Eventually the tiny city came into view. We drove down a dusty gravel road to our hostel and moved into our bare, wood-paneled room before walking around the town. It looked like it was built over night. The one main street resembled a Colorado ski town with its buildings of stained wood and shops of glass trinkets and Argentine jewelry, but the rest was dirt roads. Lanky backpackers wandered alongside native Indians and everyone was dusty and exhausted-looking. El Calafate was simply a stop over for tourists who wanted to visit the glaciers; people stayed the night here, left their trash and shook off their dirty clothes, and moved on to the next place.

We were stuck there for four days, stranded in the middle of high tourist season without a bus ticket or cheap flight up to north to Bariloche, our next planned destination. Ellen and I didn’t have an opportunity to connect with the cultural character of El Calafate until the last night when we decided to go to a dingy bar near our hostel. We had avoided the bar before because of the Argentine men perpetually standing in front of the dim neon sign and beckoning us inside. But it was costume night. Teenaged girls dressed as Minnie Mouse or cheerleaders huddled in the bathroom primping before heading out to dance around the tables to American music.
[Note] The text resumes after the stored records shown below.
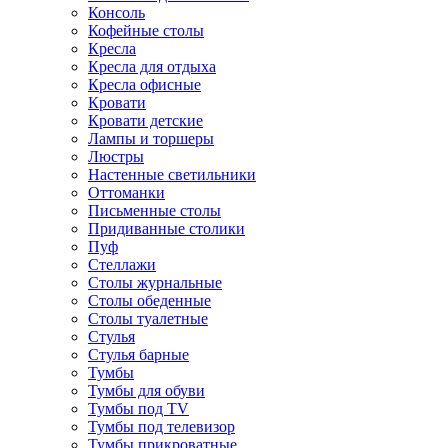
Консоль
Кофейные столы
Кресла
Кресла для отдыха
Кресла офисные
Кровати
Кровати детские
Лампы и торшеры
Люстры
Настенные светильники
Оттоманки
Письменные столы
Придиванные столики
Пуф
Стеллажи
Столы журнальные
Столы обеденные
Столы туалетные
Стулья
Стулья барные
Тумбы
Тумбы для обуви
Тумбы под TV
Тумбы под телевизор
Тумбы прикроватные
Ellen and I ordered Capirinhias — a sweet drink made from Brazilian rum — and sang the familiar songs while the girls flirted with the costumed guys. Soon Minnie Mouse offered to paint our cheeks with hearts. While she got to work with the face paint, we asked her questions about El Calafate. “I visit my grandparents here every summer because it’s so much fun! There’s always something to do here and never anything to do in my hometown.”
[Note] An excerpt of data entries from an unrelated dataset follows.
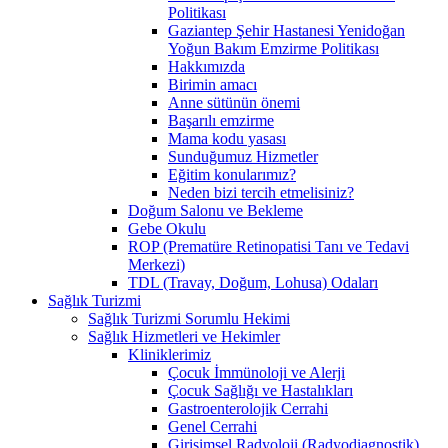
Politikası
Gaziantep Şehir Hastanesi Yenidoğan
Yoğun Bakım Emzirme Politikası
Hakkımızda
Birimin amacı
Anne sütünün önemi
Başarılı emzirme
Mama kodu yasası
Sunduğumuz Hizmetler
Eğitim konularımız?
Neden bizi tercih etmelisiniz?
Doğum Salonu ve Bekleme
Gebe Okulu
ROP (Prematüre Retinopatisi Tanı ve Tedavi
Merkezi)
TDL (Travay, Doğum, Lohusa) Odaları
Sağlık Turizmi
Sağlık Turizmi Sorumlu Hekimi
Sağlık Hizmetleri ve Hekimler
Kliniklerimiz
Çocuk İmmünoloji ve Alerji
Çocuk Sağlığı ve Hastalıkları
Gastroenterolojik Cerrahi
Genel Cerrahi
Girişimsel Radyoloji (Radyodiagnostik)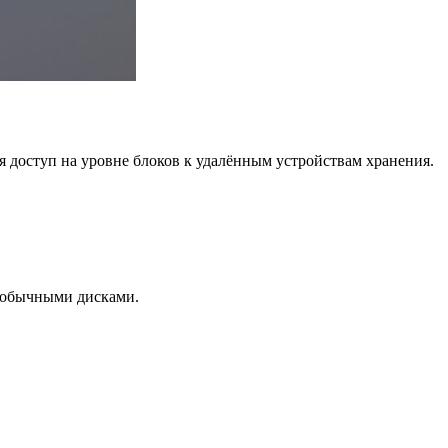
вая доступ на уровне блоков к удалённым устройствам хранения.
с обычными дисками.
To Ellen and me, El Calafate was the dullest place we visited. The nightlife faded by two in the morning — early by Argentine standards — and people packed the bus station, trying to get to another city. No tourist we encountered voluntarily stayed a day longer than necessary in El Calafate. Nevertheless, for Minnie the town was a bustling and exciting hotspot. Tourists brought variety and flirted with the beautiful Argentineans while the bars and a pool hall attracted all the local teenagers. Our expectations of a well-developed city-town like Ushuaia distorted our perceptions; were it not for Minnie we would have been completely unaware of the excited buzz surrounding small-town Argentina.